Pre-Move Jitters? IlliniGirl: I am getting ready to move 1100 miles to be with my bf. We've been dating about 4 months or so, and the distance thing is killing me, as well as him. We decided after Thanksgiving (the last time I saw him) that I should move out there. So, I am going.
Now I am starting to worry about small things. Will my sleep habits (tossing and turning, blanket hogging) drive him insane? Will he constantly leave the toilet seat up? Will I be able to deal with being away from my family? Will I fit in well with the friends that I haven't met?
I know it seems silly, but I am leaving all I know behind, and moving to be with him. I love him with all my heart.....he is my split-apart. He is the love of my life, of this I am certain.
I think it's just nervousness about being in a committed relationship again....the first since my divorce almost 2 years ago......
Any thoughts?
Re: Pre-Move Jitters? Dont-want-one: This is off the main topic of your original post, but if I may ask: Why are women so concerned with a toilet seat being left up... Can't you guys just lower it before you sit down? We have to raise it up after you guys are done with your business :)
Re: Pre-Move Jitters? IlliniGirl: Because, IMO, it looks tacky leaving the seat up.....
Re: Pre-Move Jitters? LostTeacher: i think that you are going to be just fine.
look as the last little while....how have you been feeling the last little while? have you been happy or sad?
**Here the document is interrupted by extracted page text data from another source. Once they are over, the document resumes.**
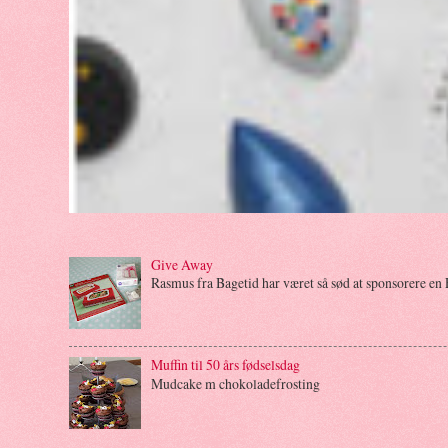
Give Away
Rasmus fra Bagetid har været så sød at sponsorere en 
Muffin til 50 års fødselsdag
Mudcake m chokoladefrosting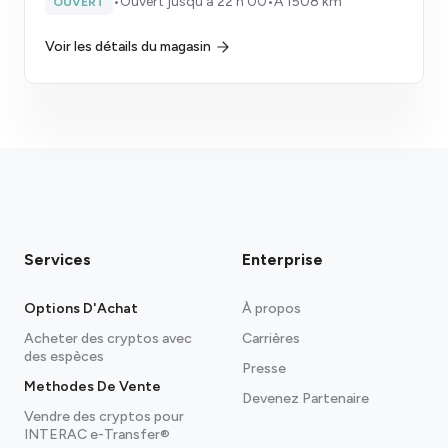
•
Ouvert jusqu'à 22 h 00
•
À 1508 km
OUVERT
Voir les détails du magasin
Services
Enterprise
Options D'Achat
À propos
Acheter des cryptos avec
Carrières
des espèces
Presse
Methodes De Vente
Devenez Partenaire
Vendre des cryptos pour
INTERAC e-Transfer®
all of those things that you mentioned....those are all little things. they are things that, if you are really happy with one another, you can work on. they are no big deals.
and you have to look at it another way also. this is not an end all be all move. if, heaven forbid, something goes wrong, you can move again. it's not like you will be stuck in a situation that you have no control over.
you have to think of it in a positive frame of mind.....and that the other things are just jitters, minor details.
LT
Re: Pre-Move Jitters? IlliniGirl: LT~
He makes me very happy. I haven't EVER been this happy. Not even when the ex and I started dating. C is a wonderful man, and I have NO doubt whatsoever that things will be fine....I just find myself worrying over nothing I think.
My brain keeps saying to me that "my marriage didn't work, what makes me think this will?" Then I say, "but I tried to make my marriage work, and C isn't K. He's different, he respects me, and he'd NEVER hurt me like K did."
Then it goes into, "Yeah, but shouldn't you have done more to save your marriage?" "No, his hitting me didn't stop, why should I have put up with that longer? He didn't deserve me, and C does. C LOVES me. He makes that evident EVERY day...more than the day before."
I seem to keep throwing myself into this cycle, and it's driving me INSANE. I have talked to him about it, and we've gone back and forth....both of us having nothing more than nervous doubt, but it is still there. I guess the only way to know for sure is going to be to get out there and make it work.